Moving data offshore raises concerns for many organisations. Whether this stems from the Patriot Act (which may allow the US government access to your sensitive data), or the lack of robust data protection legislation in the country hosting the data; you need to give careful consideration to the type and quantity of data which you choose to move off-site. Data used for testing systems (commonly used as a 'cut' or sub-set of the live system - yes your real information) is obviously just as valuable to potential thieves or wrongdoers as production data, and may be being sent off to offshore test service providers.

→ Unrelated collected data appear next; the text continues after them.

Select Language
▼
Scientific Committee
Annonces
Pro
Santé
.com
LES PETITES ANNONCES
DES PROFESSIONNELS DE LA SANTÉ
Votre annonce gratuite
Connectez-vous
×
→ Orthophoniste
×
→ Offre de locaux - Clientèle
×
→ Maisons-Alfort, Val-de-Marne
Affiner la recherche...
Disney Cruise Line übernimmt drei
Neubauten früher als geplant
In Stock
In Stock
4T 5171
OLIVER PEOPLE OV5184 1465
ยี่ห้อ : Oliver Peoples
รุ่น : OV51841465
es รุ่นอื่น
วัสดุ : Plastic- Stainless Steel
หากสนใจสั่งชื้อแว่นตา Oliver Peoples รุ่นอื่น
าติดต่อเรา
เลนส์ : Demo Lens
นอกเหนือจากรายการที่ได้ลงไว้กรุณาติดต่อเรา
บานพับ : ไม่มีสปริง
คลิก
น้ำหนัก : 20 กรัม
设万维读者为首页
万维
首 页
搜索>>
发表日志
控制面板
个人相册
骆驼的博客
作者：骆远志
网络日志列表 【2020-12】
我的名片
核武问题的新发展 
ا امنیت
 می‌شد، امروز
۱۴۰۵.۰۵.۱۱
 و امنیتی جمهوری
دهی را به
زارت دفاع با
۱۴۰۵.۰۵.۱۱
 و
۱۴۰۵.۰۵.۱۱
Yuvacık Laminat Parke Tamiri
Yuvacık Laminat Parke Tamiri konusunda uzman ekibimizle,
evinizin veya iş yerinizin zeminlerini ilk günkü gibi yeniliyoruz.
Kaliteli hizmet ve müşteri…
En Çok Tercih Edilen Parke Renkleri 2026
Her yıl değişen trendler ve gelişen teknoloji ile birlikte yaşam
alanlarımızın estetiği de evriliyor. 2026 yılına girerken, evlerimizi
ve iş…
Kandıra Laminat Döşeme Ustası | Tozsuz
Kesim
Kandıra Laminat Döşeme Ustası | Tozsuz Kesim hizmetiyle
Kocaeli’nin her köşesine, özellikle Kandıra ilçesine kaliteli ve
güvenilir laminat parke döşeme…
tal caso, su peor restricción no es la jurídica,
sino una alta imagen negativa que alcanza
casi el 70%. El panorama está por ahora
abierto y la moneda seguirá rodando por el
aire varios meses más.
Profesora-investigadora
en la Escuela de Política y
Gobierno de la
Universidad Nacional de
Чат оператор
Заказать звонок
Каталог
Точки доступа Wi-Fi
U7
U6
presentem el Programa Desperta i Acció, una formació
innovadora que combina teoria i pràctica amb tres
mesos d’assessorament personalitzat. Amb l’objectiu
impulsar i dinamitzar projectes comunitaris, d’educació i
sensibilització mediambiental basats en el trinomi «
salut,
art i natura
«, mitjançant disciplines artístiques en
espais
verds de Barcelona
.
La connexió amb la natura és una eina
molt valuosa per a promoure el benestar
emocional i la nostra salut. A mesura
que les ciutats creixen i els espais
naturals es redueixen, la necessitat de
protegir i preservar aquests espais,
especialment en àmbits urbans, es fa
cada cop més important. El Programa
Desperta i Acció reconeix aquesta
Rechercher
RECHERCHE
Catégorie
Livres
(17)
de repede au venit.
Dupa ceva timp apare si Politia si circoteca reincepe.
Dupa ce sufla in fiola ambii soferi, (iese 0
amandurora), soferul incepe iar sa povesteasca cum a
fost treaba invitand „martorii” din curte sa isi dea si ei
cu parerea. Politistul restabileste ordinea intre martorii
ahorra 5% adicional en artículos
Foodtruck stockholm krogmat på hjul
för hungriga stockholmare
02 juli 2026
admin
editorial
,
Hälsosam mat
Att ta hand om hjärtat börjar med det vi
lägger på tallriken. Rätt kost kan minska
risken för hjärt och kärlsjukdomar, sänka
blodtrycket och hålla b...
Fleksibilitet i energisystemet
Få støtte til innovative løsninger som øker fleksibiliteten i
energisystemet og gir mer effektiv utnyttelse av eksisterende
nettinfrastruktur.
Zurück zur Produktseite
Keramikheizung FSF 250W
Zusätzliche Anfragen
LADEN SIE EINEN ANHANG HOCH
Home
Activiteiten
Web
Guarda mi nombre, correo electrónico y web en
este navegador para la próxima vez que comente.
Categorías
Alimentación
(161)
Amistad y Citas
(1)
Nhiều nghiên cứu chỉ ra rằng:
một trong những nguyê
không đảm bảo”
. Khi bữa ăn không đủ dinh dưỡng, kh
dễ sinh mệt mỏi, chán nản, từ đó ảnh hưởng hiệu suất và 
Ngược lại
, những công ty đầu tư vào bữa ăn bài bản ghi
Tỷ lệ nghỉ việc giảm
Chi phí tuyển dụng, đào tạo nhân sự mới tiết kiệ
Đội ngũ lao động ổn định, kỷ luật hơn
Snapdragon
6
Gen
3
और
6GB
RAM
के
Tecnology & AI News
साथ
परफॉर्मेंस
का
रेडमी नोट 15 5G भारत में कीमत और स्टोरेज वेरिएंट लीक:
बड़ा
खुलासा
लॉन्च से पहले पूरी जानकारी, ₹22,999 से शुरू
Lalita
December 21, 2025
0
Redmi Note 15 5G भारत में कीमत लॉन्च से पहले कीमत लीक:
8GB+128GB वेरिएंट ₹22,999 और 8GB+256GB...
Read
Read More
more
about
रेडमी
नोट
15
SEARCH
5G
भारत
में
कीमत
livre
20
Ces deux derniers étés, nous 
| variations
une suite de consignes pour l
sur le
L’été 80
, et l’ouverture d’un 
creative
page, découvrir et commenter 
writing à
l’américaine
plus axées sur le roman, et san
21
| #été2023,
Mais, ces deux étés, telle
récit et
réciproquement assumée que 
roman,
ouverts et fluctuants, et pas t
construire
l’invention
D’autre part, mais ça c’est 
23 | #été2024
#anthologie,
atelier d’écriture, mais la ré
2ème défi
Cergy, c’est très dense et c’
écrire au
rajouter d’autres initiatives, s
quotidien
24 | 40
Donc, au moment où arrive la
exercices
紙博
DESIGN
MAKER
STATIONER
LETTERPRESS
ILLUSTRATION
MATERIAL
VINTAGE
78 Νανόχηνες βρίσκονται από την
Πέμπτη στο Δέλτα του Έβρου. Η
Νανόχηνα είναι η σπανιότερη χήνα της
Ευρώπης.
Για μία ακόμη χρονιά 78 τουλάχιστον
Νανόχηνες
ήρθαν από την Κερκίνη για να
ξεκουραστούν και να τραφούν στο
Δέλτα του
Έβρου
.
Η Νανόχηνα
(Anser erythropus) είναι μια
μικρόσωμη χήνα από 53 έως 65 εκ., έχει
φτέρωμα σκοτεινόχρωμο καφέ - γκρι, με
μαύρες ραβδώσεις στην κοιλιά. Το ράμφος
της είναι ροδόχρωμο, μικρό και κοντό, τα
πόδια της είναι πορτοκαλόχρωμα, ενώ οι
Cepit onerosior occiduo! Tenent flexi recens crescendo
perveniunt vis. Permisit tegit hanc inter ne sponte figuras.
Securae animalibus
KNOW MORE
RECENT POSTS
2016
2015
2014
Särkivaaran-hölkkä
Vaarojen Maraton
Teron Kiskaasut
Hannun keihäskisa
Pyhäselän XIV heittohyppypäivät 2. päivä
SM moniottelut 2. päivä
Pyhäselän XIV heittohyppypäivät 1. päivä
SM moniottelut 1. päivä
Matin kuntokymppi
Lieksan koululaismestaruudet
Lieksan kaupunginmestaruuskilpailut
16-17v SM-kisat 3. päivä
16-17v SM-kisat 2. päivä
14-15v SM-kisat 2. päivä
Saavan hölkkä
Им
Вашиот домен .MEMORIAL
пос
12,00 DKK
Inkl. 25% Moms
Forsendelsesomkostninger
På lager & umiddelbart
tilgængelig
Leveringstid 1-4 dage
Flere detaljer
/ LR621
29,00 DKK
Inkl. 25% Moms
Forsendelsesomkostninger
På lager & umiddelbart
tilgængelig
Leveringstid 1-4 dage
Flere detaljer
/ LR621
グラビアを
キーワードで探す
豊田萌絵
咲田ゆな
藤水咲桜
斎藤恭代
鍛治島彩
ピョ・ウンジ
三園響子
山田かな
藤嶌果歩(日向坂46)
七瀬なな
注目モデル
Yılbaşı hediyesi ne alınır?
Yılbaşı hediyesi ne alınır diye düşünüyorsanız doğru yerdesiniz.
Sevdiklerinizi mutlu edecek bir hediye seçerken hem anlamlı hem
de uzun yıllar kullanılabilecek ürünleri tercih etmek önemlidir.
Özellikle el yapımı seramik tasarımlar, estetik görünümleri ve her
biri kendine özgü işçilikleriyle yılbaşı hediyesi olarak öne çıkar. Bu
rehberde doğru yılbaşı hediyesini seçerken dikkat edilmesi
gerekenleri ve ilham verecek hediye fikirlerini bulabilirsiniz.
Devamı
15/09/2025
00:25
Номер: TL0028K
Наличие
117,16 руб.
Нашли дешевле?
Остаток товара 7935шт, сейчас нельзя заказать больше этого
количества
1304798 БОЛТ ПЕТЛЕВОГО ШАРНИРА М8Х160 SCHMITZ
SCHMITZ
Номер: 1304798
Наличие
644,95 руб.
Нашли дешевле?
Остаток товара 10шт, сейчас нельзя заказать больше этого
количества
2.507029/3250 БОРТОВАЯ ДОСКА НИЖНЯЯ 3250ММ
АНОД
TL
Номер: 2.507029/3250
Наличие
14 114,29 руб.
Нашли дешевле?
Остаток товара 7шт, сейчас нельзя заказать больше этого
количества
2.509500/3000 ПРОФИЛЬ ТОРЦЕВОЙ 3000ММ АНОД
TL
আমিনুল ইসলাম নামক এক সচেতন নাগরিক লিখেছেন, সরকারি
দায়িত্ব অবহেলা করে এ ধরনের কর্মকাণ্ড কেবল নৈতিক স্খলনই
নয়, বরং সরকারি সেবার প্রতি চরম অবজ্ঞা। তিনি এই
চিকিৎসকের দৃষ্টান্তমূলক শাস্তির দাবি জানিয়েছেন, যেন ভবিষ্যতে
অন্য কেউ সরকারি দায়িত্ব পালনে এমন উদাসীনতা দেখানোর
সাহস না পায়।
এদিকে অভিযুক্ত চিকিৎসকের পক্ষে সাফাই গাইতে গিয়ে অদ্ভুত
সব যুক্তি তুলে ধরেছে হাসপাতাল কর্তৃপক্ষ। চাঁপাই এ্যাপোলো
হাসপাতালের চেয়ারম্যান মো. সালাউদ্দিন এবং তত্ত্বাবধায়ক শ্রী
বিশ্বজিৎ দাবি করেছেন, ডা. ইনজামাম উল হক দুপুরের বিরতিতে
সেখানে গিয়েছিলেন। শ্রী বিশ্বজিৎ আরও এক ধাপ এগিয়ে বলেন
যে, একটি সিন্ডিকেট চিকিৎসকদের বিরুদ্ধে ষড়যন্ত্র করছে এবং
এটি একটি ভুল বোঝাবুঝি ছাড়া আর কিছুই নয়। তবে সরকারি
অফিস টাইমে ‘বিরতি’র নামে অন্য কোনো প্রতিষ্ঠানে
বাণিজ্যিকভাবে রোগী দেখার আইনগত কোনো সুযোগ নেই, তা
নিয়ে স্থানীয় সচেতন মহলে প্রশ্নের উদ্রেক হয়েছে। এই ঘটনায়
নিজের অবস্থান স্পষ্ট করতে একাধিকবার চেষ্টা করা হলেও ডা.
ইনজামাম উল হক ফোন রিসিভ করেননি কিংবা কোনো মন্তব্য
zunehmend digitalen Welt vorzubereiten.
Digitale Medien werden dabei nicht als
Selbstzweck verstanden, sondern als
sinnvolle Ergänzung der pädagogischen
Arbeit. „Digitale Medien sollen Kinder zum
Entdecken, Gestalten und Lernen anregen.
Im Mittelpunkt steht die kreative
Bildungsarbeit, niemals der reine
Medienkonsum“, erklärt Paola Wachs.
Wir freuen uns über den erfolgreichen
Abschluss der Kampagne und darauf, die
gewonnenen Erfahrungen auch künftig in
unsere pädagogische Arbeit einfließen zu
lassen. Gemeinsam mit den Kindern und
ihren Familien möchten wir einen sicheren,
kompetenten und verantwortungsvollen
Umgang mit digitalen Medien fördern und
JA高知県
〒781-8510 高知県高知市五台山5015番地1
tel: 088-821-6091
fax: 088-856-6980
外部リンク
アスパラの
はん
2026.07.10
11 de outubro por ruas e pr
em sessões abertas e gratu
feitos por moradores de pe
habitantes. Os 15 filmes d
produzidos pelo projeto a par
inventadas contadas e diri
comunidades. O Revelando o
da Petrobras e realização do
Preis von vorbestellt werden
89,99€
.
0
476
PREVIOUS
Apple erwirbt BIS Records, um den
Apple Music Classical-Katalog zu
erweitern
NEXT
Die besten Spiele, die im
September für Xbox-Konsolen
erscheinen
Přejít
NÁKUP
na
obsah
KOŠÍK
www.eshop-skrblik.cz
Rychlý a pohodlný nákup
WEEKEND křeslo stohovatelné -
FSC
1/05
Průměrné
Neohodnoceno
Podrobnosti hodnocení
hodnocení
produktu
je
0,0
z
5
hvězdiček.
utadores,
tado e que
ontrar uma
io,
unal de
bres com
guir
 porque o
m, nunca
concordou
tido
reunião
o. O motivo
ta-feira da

Yet again, Dilbert illustrates this nicely...
In my earlier blog post, I mentioned the ease with which testers can usually get access to sensitive data. Although test data is only (currently) linked to a small number of data breaches, it remains a relatively simple source of sensitive data for people with malicious intent.
(A recent study around 2% of breaches were thought to be related to test data).
Getting the right type and quantity of test data is difficult enough without insisting that test data is obfuscated. But these recent breaches are likely to increase the demands that test data is held more securely and made useless in the event of theft. We have used data masking tools such as those provided by DataVantage to sanitise and secure test data. The data masking process is illustrated below. Tools such as DataVantage allow simple “on the fly” extracts of production data. This makes it suitable for use in test environments and removes the risk that sensitive data can fall into the wrong hands.